# TASK PROMPT
Count the lines in the material below that contain the string "value". Reply with that number only.

# MATERIAL FOR THIS EXERCISE
::::::::

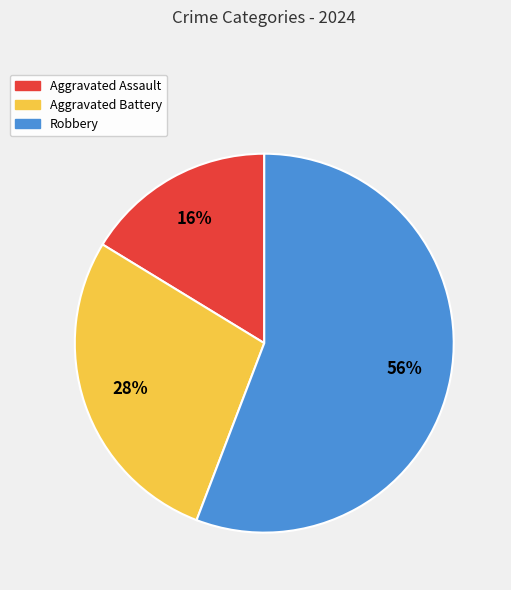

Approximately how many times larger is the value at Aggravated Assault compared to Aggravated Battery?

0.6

::::::::

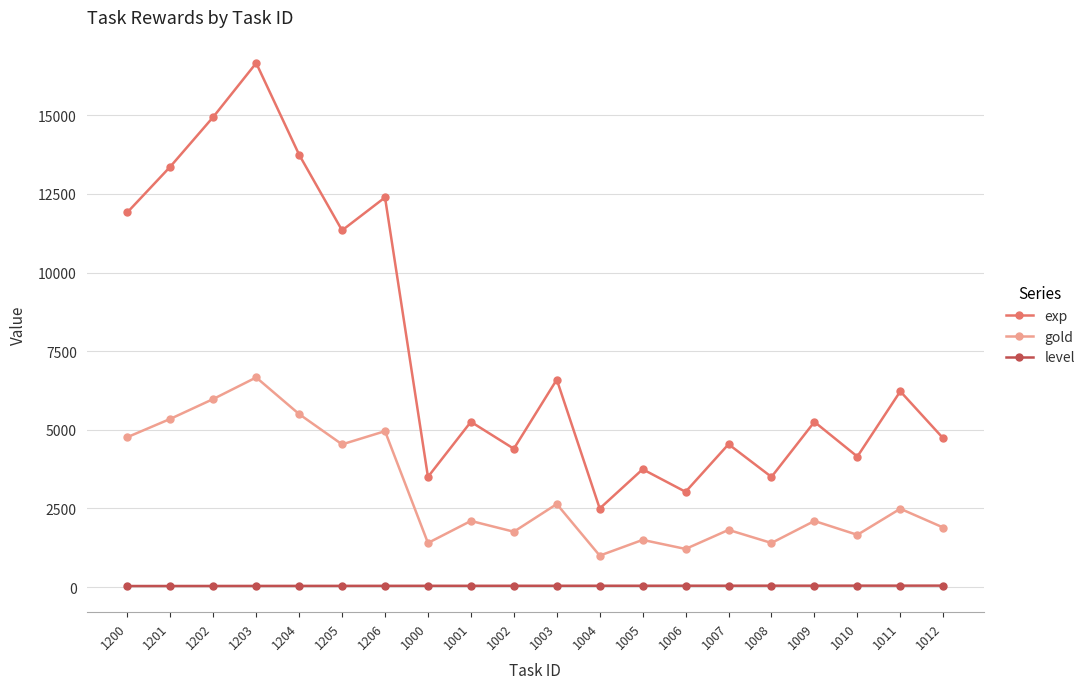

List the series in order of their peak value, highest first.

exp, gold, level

::::::::

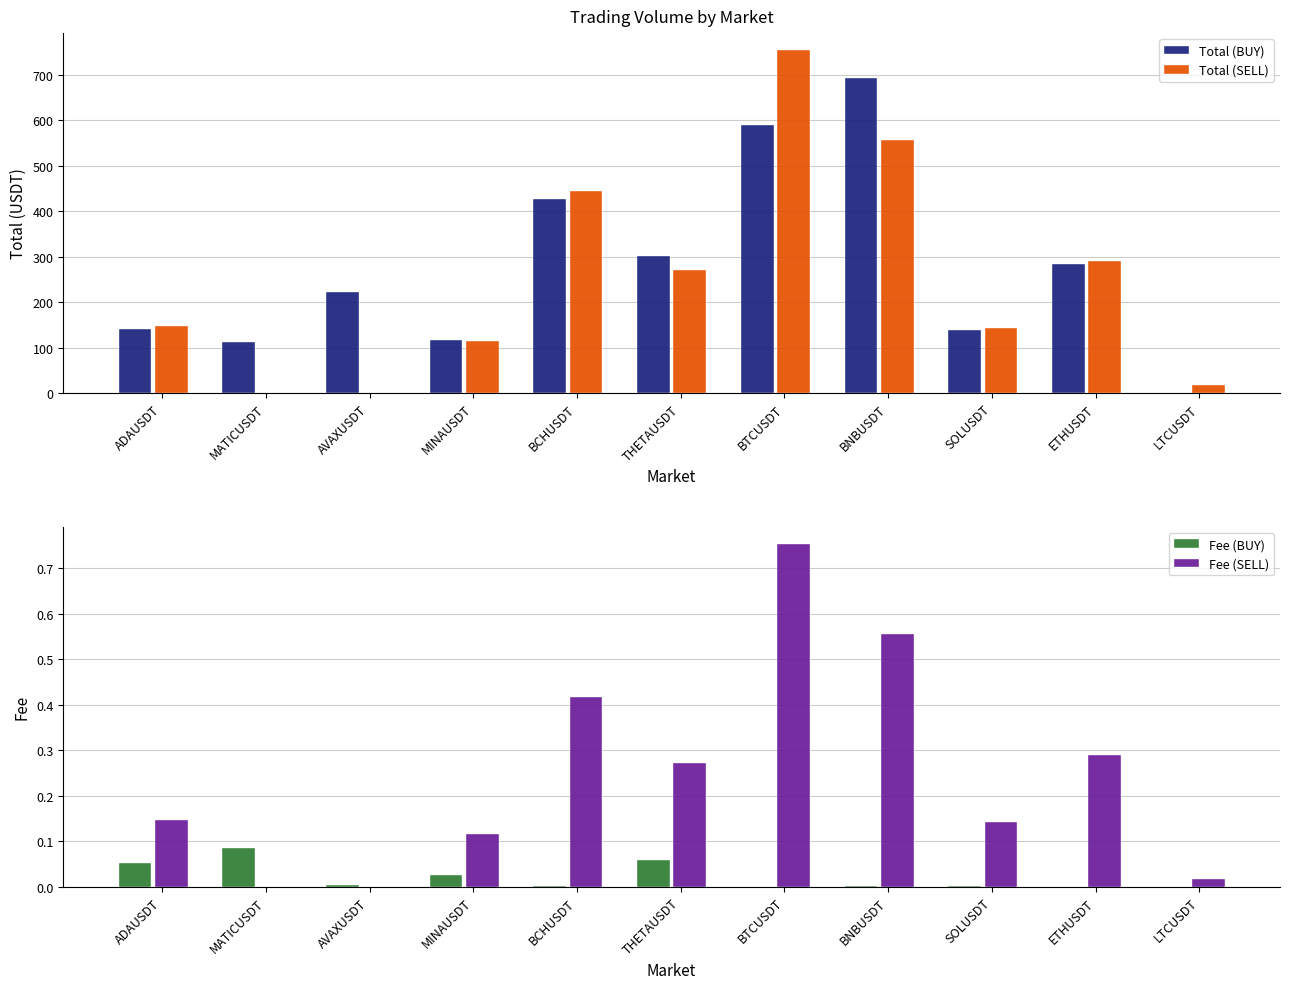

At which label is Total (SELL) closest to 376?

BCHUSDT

::::::::

# WRITTEN SOLUTION
2